Yes two seperate systems will be used, I understand the potential dangers of wood dust and some sort of ignition! I do not intend on employing anybody currently, I would imagine by the time I consider that a better workspace will be needed.

I can vent fine dust outside, it wont effect neighbours or the house fortunately, just an old building that will one day be demolished. I will also have an air filtration unit in the wood workshop to be used in winter to retain heat and then a large fan in the wall to circulate air in the summer as the building gets rather warm. The wood workshop has doors that shut it off from the metal workshop which is handy.

Spray painting is something I will eventually do but in a seperate space, I need to investigate it further but I know a proper set up is going to be a painful outlay!


----------



## Inspector (24 May 2016)

http://billpentz.com//woodworking/cyclone/index.cfm

More reading for you. Bill's site has the plans to make the cyclone separator and since you are handy with metal it shouldn't be an issue to make them.
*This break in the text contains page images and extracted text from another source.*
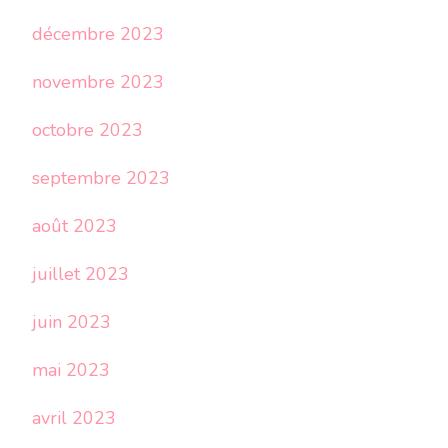
décembre 2023
novembre 2023
octobre 2023
septembre 2023
août 2023
juillet 2023
juin 2023
mai 2023
avril 2023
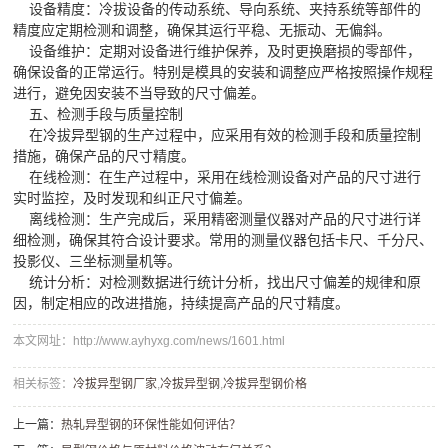
设备精度：冷拔设备的传动系统、导向系统、夹持系统等部件的
精度应定期检测和调整，确保其运行平稳、无振动、无偏斜。
设备维护：定期对设备进行维护保养，及时更换磨损的零部件，
确保设备的正常运行。特别是模具的安装和调整应严格按照操作规程
进行，避免因安装不当导致的尺寸偏差。
五、检测手段与质量控制
在冷拔异型钢的生产过程中，应采用有效的检测手段和质量控制
措施，确保产品的尺寸精度。
在线检测：在生产过程中，采用在线检测设备对产品的尺寸进行
实时监控，及时发现和纠正尺寸偏差。
离线检测：生产完成后，采用精密测量仪器对产品的尺寸进行详
细检测，确保其符合设计要求。常用的测量仪器包括卡尺、千分尺、
投影仪、三坐标测量机等。
统计分析：对检测数据进行统计分析，找出尺寸偏差的规律和原
因，制定相应的改进措施，持续提高产品的尺寸精度。
本文网址：http://www.ayhyxg.com/news/1601.html
相关标签：
冷拔异型钢厂家
,
冷拔异型钢
,
冷拔异型钢价格
上一篇：
​热轧异型钢的环保性能如何评估？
Don't buy the cartridge filters that come with the cheap asian dust collectors of any kind. They can't be cleaned by the filter cleaning companies that do it for industry and you have no guarantees they are rated in any way. Get proper industrial filters.

Pete


----------



## curtisrider (24 May 2016)

Cheers Pete, that looks very comprehensive. There is quite a lot of conflicting information online, it's sometimes hard to decide who actually knows what they are talking about.

Which filters would you recommend, this is fairly new territory to me so I don't really know what to go for.


----------



## Inspector (24 May 2016)

I don't know what you have available in Europe. I have Donaldson Torit .5 micron filters that I got form my last job that I will be incorporating into my system this coming winter, after the house is built. I had to have them cleaned and they are good for 3 or 4 more times. The guy cleaning and inspecting them said the Asian ones with the paddles etc., fall apart in his cleaning machine. Try some of the ones below.

http://www.cavendishfiltersltd.co.uk

http://www.dustcheck.com

http://www.c-airfiltration.co.uk

Pete

PS. Forgot to add the big boys all make their systems with the air going from the outside of the filter to the inside and not the other way around like the home dust collectors. Pattern your cartridge box / house the same.


----------